-- The task --
Keep only the lines that hold the string "assign", filtering out the rest of the entries below.
Start of Block
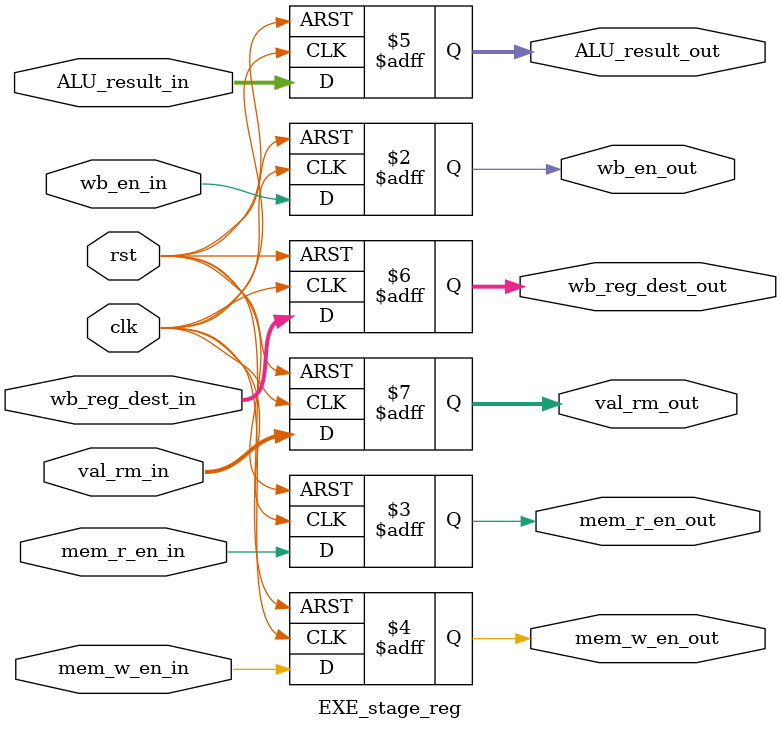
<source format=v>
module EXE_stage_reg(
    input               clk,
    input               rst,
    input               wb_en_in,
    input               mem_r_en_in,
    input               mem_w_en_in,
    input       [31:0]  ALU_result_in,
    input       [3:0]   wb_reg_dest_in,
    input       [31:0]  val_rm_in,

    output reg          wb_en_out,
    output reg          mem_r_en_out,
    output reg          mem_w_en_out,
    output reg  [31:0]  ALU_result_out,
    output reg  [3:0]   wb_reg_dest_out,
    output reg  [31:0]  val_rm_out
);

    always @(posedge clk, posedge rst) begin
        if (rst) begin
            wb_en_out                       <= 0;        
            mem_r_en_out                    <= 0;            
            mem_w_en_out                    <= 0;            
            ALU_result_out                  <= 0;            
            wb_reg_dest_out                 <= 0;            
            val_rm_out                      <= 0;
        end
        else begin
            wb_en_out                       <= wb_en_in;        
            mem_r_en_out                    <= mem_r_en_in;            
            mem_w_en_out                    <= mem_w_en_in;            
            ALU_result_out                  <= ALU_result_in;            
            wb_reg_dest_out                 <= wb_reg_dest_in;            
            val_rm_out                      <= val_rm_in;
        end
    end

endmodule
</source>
End of Block
Start of Block
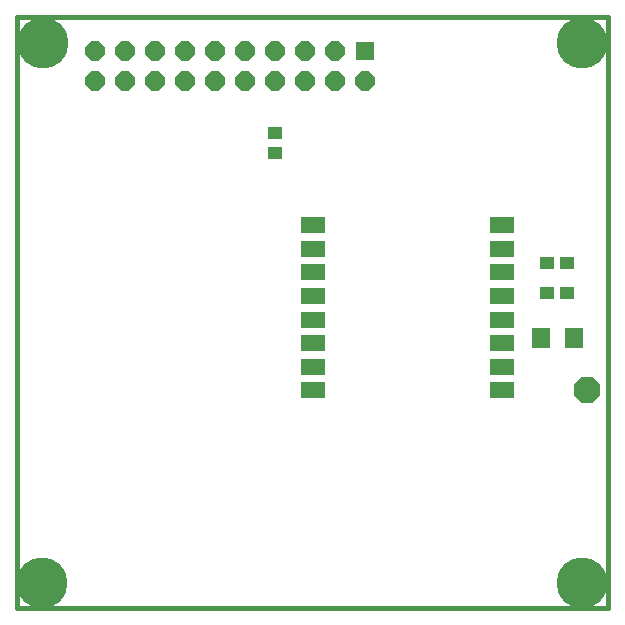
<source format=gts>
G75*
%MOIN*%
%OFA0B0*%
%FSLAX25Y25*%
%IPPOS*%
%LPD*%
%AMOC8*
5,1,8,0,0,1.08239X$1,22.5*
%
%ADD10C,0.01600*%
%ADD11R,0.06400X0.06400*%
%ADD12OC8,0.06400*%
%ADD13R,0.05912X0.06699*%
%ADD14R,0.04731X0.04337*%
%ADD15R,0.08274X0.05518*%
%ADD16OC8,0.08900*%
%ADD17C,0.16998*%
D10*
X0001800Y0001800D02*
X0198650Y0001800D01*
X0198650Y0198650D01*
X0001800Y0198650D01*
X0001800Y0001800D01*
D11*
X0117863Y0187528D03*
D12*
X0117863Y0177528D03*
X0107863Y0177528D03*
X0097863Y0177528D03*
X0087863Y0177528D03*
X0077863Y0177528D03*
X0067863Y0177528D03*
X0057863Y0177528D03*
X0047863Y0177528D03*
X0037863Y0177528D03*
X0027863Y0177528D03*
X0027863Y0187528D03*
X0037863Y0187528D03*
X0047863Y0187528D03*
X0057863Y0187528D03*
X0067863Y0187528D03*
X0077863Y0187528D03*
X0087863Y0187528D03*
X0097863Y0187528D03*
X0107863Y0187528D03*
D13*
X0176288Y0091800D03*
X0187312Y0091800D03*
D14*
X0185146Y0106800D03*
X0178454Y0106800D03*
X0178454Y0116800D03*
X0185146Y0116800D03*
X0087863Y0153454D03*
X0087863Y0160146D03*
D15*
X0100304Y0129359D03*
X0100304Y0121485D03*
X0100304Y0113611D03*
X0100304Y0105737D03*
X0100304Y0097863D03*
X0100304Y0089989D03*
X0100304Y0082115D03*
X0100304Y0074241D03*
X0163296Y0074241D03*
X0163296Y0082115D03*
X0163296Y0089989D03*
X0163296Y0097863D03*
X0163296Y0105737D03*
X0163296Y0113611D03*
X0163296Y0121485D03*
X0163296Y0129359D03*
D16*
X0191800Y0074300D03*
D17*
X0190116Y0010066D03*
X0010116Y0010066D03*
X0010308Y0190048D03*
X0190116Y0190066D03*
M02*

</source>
End of Block
Start of Block
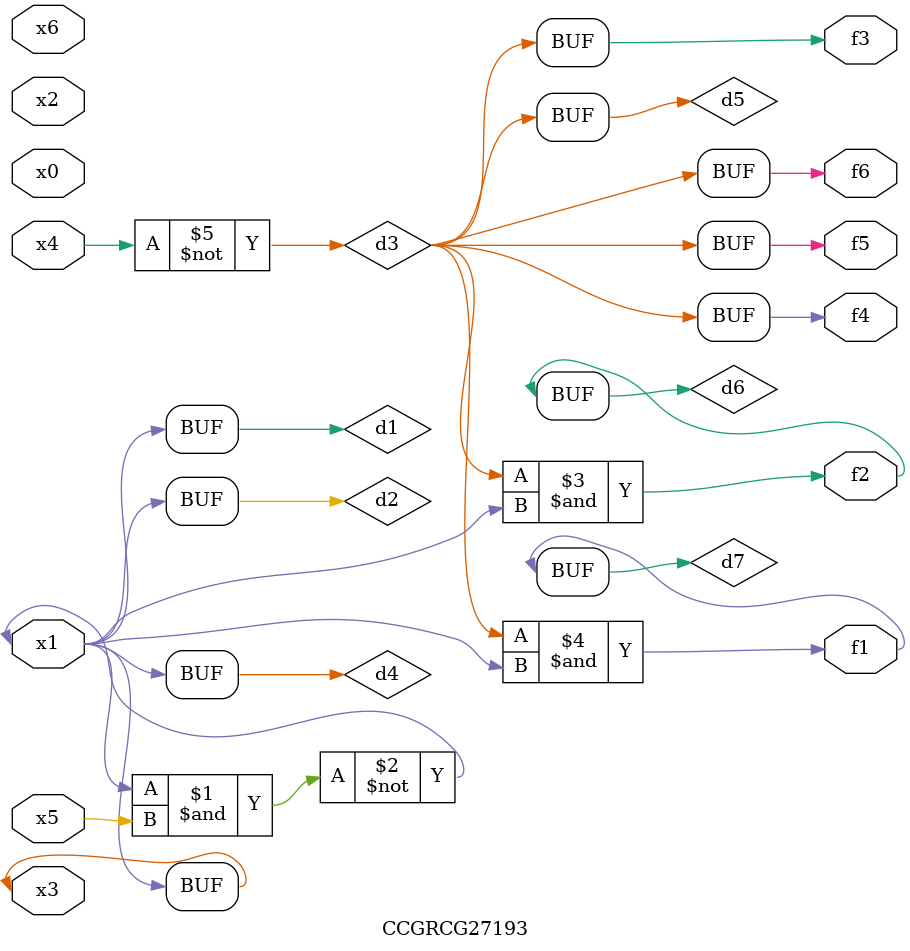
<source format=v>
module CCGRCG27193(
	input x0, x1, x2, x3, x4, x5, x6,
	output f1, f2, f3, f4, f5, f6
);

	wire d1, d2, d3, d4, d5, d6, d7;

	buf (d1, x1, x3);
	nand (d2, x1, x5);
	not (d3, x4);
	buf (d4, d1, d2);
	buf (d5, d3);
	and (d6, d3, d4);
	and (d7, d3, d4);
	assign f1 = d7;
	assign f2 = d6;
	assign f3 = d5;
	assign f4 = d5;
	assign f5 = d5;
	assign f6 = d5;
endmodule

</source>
End of Block
-- Result of the task --
	assign f1 = d7;
	assign f2 = d6;
	assign f3 = d5;
	assign f4 = d5;
	assign f5 = d5;
	assign f6 = d5;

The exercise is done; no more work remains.